World oil prices rose to two-year highs on Tuesday after OPEC and a group of allies resisted pressure to accelerate the pace of the reduction in the size of its production cap.
Rising demand and prices for oil and key products like petrol (in the US) had seen pressure grow for a quicker pace of production from the group to help put a lid on prices.
But OPEC and its non-OPEC partners agreed to stick to the plan agreed upon in April, whereby 2.1 million barrels a day of supply would be brought back to the market between May to July.
Production policy beyond July was not decided on by the group which will meet again on July 1.
The news saw Brent crude futures jump 2.7% to $US71.17 a barrel on Tuesday, up around 2.7%, while US West Texas Intermediate style crude in New York rose more than 3% to $US68.65.
That was the contract’s highest level in more than two years and takes the rise so far in 2021 to more than 30%.
The OPEC+ group initially agreed to cut oil production by 9.7 million barrels a day last year as global fuel demand collapsed in the wake of the arrival of Covid and the worldwide lockdowns – the shutdown slammed demand for jet fuel especially from the aviation sector.
The group eased the cuts to 7.7 million barrels a day and eventually 7.2 million from January. By July, the group’s production cuts will be around 5.8 million barrels a day.

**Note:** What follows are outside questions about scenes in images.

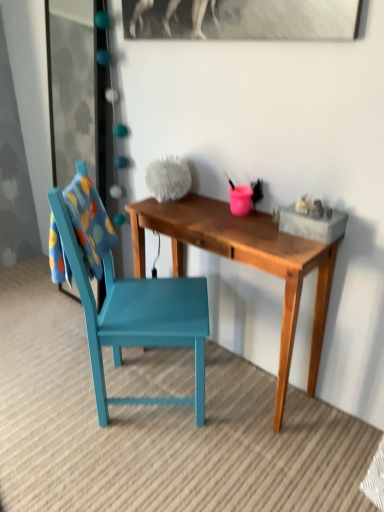
You are a GUI agent. You are given a task and a screenshot of the screen. Output one action in this format:
    pyautogui.click(x=<x>, y=<y>)
    Task: Click on the free space in front of wooden desk at center
    This screenshot has height=512, width=384.
    Given the screenshot: What is the action you would take?
    pyautogui.click(x=224, y=463)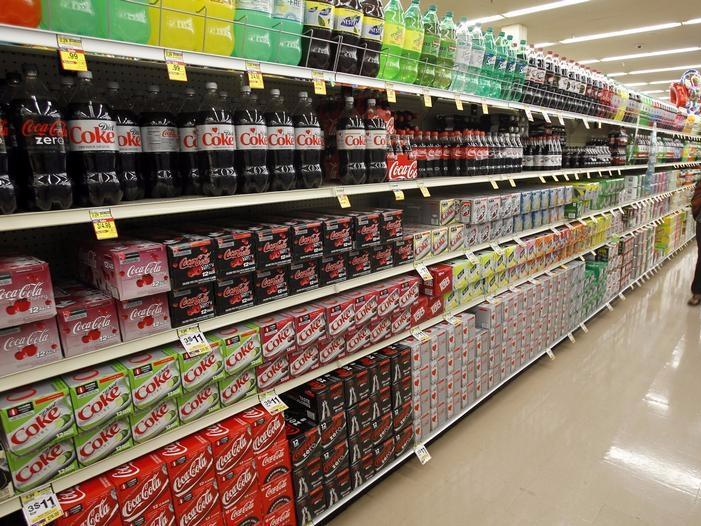
Locate an element on the screen. This screenshot has height=526, width=701. bottles of diet coke is located at coordinates (107, 156), (122, 136), (163, 124), (188, 114), (219, 130), (265, 123), (287, 133), (310, 134), (360, 145), (381, 139).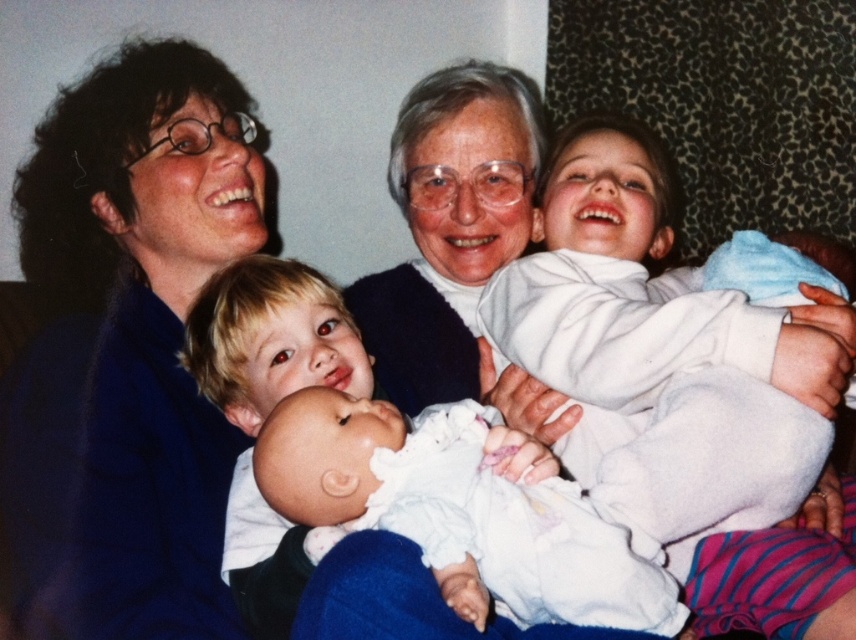
Based on the photo, you are a photographer setting up a camera in the living room. You notice the matte blue sweater at upper left and the white soft cloth at upper right. Which object is wider from the camera perspective?

The matte blue sweater at upper left is wider than the white soft cloth at upper right according to the description.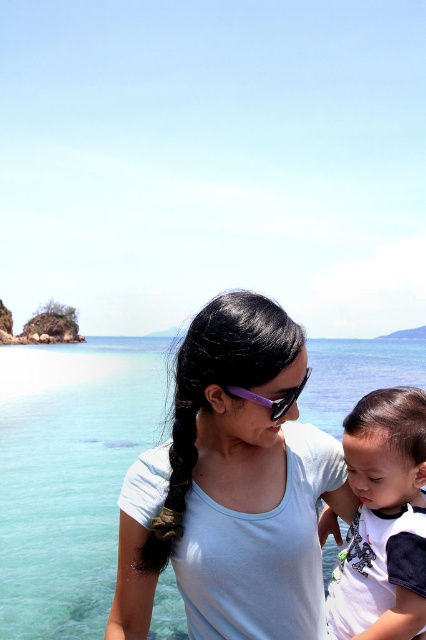
Can you confirm if white cotton shirt at lower right is positioned below purple plastic goggles at center?

Correct, white cotton shirt at lower right is located below purple plastic goggles at center.

Between white cotton shirt at lower right and purple plastic goggles at center, which one is positioned higher?

Positioned higher is purple plastic goggles at center.

Where is `white cotton shirt at lower right`? This screenshot has height=640, width=426. white cotton shirt at lower right is located at coordinates (383, 518).

Find the location of `white cotton shirt at lower right`. white cotton shirt at lower right is located at coordinates (383, 518).

Is clear blue water at center bigger than purple plastic goggles at center?

Yes, clear blue water at center is bigger than purple plastic goggles at center.

Who is more forward, [60,554] or [249,392]?

Point [249,392]

Where is `clear blue water at center`? clear blue water at center is located at coordinates (69, 476).

Does clear blue water at center appear on the left side of white cotton shirt at lower right?

Yes, clear blue water at center is to the left of white cotton shirt at lower right.

Does point (40, 465) come in front of point (417, 477)?

No, (40, 465) is further to viewer.

Where is `clear blue water at center`? clear blue water at center is located at coordinates (x=69, y=476).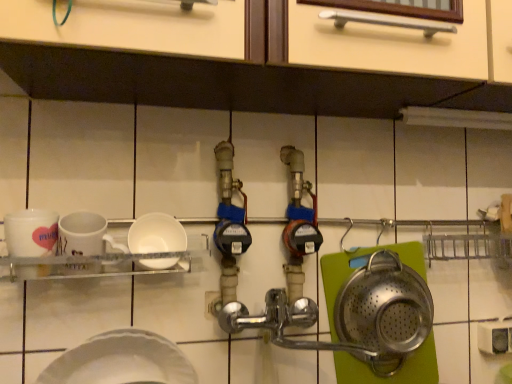
Question: From the image's perspective, would you say white glossy mug at left is shown under white matte bowl at center, the first plate when ordered from top to bottom?

Choices:
 (A) yes
 (B) no

Answer: (B)

Question: Is white glossy mug at left in contact with white matte bowl at center, which is the 2th plate from bottom to top?

Choices:
 (A) no
 (B) yes

Answer: (A)

Question: Considering the relative sizes of white glossy mug at left and white matte bowl at center, which is the 2th plate from bottom to top, in the image provided, is white glossy mug at left wider than white matte bowl at center, which is the 2th plate from bottom to top,?

Choices:
 (A) yes
 (B) no

Answer: (B)

Question: Would you say white glossy mug at left is a long distance from white matte bowl at center, the first plate when ordered from top to bottom?

Choices:
 (A) no
 (B) yes

Answer: (A)

Question: Can you confirm if white glossy mug at left is positioned to the left of white matte bowl at center, the first plate when ordered from top to bottom?

Choices:
 (A) no
 (B) yes

Answer: (B)

Question: From the image's perspective, is white glossy mug at left above or below white matte plate at lower left, the second plate in the top-to-bottom sequence?

Choices:
 (A) above
 (B) below

Answer: (A)

Question: In terms of height, does white glossy mug at left look taller or shorter compared to white matte plate at lower left, the second plate in the top-to-bottom sequence?

Choices:
 (A) tall
 (B) short

Answer: (A)

Question: Looking at their shapes, would you say white glossy mug at left is wider or thinner than white matte plate at lower left, the 1th plate in the bottom-to-top sequence?

Choices:
 (A) thin
 (B) wide

Answer: (A)

Question: Is white glossy mug at left in front of or behind white matte plate at lower left, the 1th plate in the bottom-to-top sequence, in the image?

Choices:
 (A) front
 (B) behind

Answer: (B)

Question: Based on their positions, is white matte plate at lower left, the 1th plate in the bottom-to-top sequence, located to the left or right of white matte bowl at center, which is the 2th plate from bottom to top?

Choices:
 (A) right
 (B) left

Answer: (B)

Question: Is white matte plate at lower left, the second plate in the top-to-bottom sequence, wider or thinner than white matte bowl at center, the first plate when ordered from top to bottom?

Choices:
 (A) wide
 (B) thin

Answer: (A)

Question: In terms of height, does white matte plate at lower left, the second plate in the top-to-bottom sequence, look taller or shorter compared to white matte bowl at center, which is the 2th plate from bottom to top?

Choices:
 (A) tall
 (B) short

Answer: (A)

Question: Considering their positions, is white matte plate at lower left, the second plate in the top-to-bottom sequence, located in front of or behind white matte bowl at center, the first plate when ordered from top to bottom?

Choices:
 (A) behind
 (B) front

Answer: (B)

Question: Is white matte plate at lower left, the 1th plate in the bottom-to-top sequence, wider or thinner than white glossy mug at left?

Choices:
 (A) wide
 (B) thin

Answer: (A)

Question: From a real-world perspective, relative to white glossy mug at left, is white matte plate at lower left, the second plate in the top-to-bottom sequence, vertically above or below?

Choices:
 (A) below
 (B) above

Answer: (A)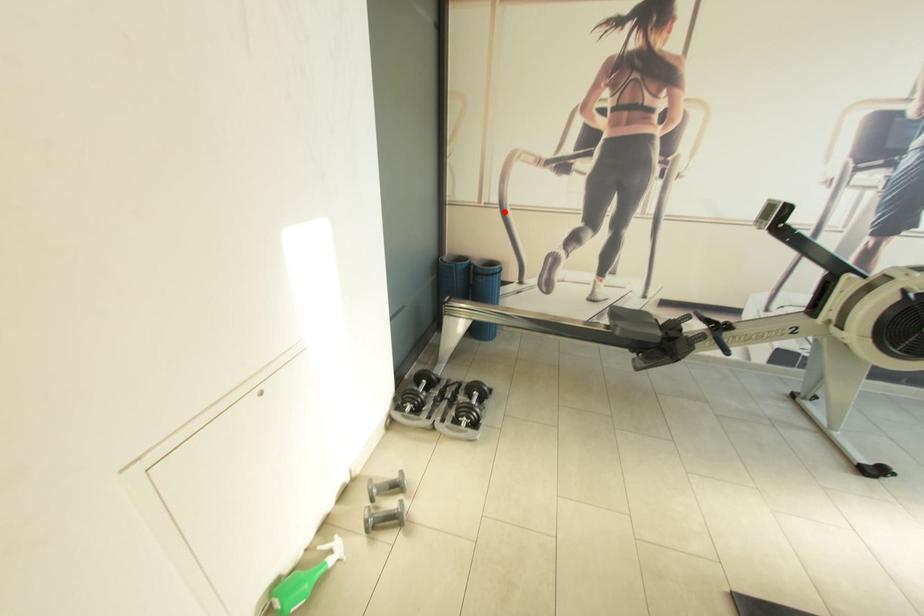
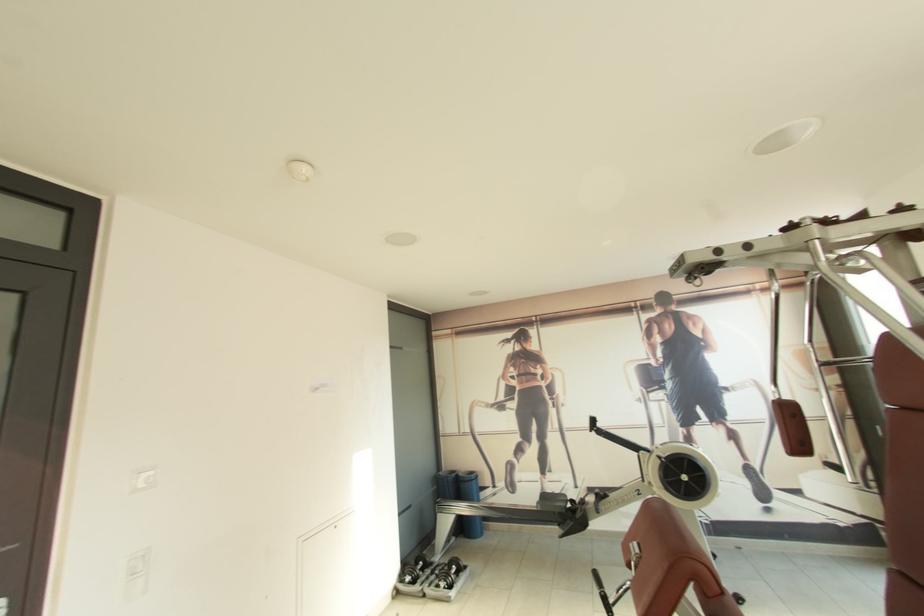
Question: I am providing you with two images of the same scene from different viewpoints. Given a red point in image1, look at the same physical point in image2. Is it:

Choices:
 (A) Closer to the viewpoint
 (B) Farther from the viewpoint

Answer: (B)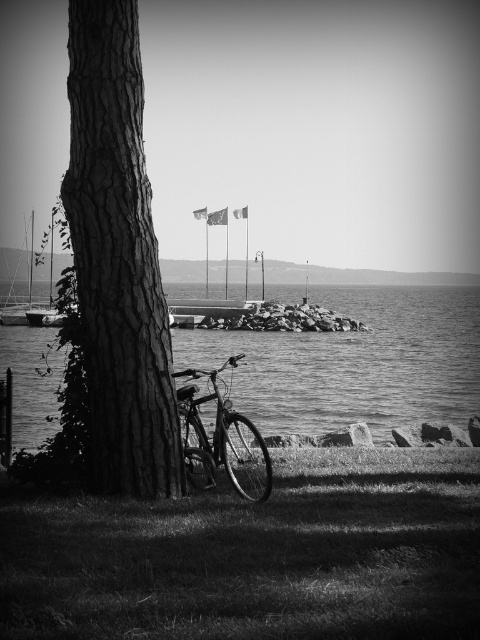
Can you confirm if dark gray bark tree trunk at left is positioned below smooth water at center?

Correct, dark gray bark tree trunk at left is located below smooth water at center.

Does point (126, 28) come farther from viewer compared to point (47, 381)?

No, (126, 28) is closer to viewer.

In order to click on dark gray bark tree trunk at left in this screenshot , I will do `click(118, 259)`.

Where is `dark gray bark tree trunk at left`? dark gray bark tree trunk at left is located at coordinates (118, 259).

Does point (262, 524) come closer to viewer compared to point (19, 307)?

Yes, point (262, 524) is closer to viewer.

At what (x,y) coordinates should I click in order to perform the action: click on grassy lawn at lower left. Please return your answer as a coordinate pair (x, y). This screenshot has height=640, width=480. Looking at the image, I should click on (256, 556).

Does smooth water at center appear under metallic sailboat at left?

Correct, smooth water at center is located below metallic sailboat at left.

Is smooth water at center thinner than metallic sailboat at left?

No, smooth water at center is not thinner than metallic sailboat at left.

Is point (311, 385) less distant than point (10, 323)?

That is True.

Find the location of `smooth water at center`. smooth water at center is located at coordinates (356, 362).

This news should help the share prices of local producers such as Woodside, Oil Search, Beach and Santos.
But it should be remembered that the fact the OPEC group is still capping output means they know that if they removed the cap, output would soar and oil prices would sink because of the continuing weakness in demand for jet fuel.
Refineries find it hard to produce petrol, diesel and other products without strong demand for jet fuel. it has to be stored and even though demand is rising because of the resumption of domestic flights, it won’t be back to pre-Covid levels for another two to three years.